Le système produit 700 kW d’eau chaude sanitaire à 85 °C. Il fournit aussi 450 kW d’eau de chauffage entre 40 et 50 °C. Ces chiffres intéressent directement les exploitants industriels. Une usine consomme souvent du froid et de la chaleur. Les deux besoins restent pourtant traités séparément dans beaucoup de sites. Le CO2 transcritique permet de rapprocher ces usages. Il limite les pertes. Il améliore le rendement global. Il peut réduire la consommation de chaudières. Il soutient aussi les objectifs de décarbonation. Les bureaux d’études doivent donc raisonner sur l’ensemble thermique du site.

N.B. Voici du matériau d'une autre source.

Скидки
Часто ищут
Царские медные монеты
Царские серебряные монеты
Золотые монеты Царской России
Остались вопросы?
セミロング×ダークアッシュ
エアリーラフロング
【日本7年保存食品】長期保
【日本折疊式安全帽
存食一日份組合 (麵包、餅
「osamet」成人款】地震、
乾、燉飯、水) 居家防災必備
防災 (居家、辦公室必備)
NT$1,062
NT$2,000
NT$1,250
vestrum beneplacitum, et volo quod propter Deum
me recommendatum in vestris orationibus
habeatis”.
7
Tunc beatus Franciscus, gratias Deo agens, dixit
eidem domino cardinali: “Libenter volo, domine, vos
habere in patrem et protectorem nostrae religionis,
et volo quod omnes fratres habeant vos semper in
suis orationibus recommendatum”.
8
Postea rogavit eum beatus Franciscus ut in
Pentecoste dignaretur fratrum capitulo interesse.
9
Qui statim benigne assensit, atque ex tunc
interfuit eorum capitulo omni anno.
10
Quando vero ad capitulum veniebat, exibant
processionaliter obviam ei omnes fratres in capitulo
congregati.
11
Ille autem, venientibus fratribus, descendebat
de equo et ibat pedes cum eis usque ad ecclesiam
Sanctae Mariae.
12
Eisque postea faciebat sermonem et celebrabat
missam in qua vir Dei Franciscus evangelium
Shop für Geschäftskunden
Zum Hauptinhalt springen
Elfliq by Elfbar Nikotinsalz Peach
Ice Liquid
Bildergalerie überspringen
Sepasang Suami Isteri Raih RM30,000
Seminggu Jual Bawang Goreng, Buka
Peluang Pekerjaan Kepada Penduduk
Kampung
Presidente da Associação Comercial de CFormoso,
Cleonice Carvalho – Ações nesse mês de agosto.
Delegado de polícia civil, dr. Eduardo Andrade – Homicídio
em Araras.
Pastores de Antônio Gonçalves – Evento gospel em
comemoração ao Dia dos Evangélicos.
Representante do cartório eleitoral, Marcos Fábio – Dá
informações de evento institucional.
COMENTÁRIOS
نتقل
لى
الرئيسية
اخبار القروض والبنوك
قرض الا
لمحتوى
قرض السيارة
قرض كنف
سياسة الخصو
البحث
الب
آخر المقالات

Cette réalisation française confirme un changement de paradigme. La réfrigération ne doit plus seulement garantir une température. Elle doit contribuer à l’efficacité énergétique globale. Les industriels devront cartographier leurs besoins. Ils devront identifier les périodes de simultanéité entre froid et chaleur. Ils devront aussi prévoir stockage et pilotage. Les fournisseurs capables d’intégrer récupération, régulation et maintenance gagneront en valeur. Le CO2 possède des contraintes techniques réelles. Il nécessite des compétences solides. Mais il offre une réponse cohérente aux politiques environnementales. Dans l’industrie, la production de froid devient ainsi une brique de production de chaleur.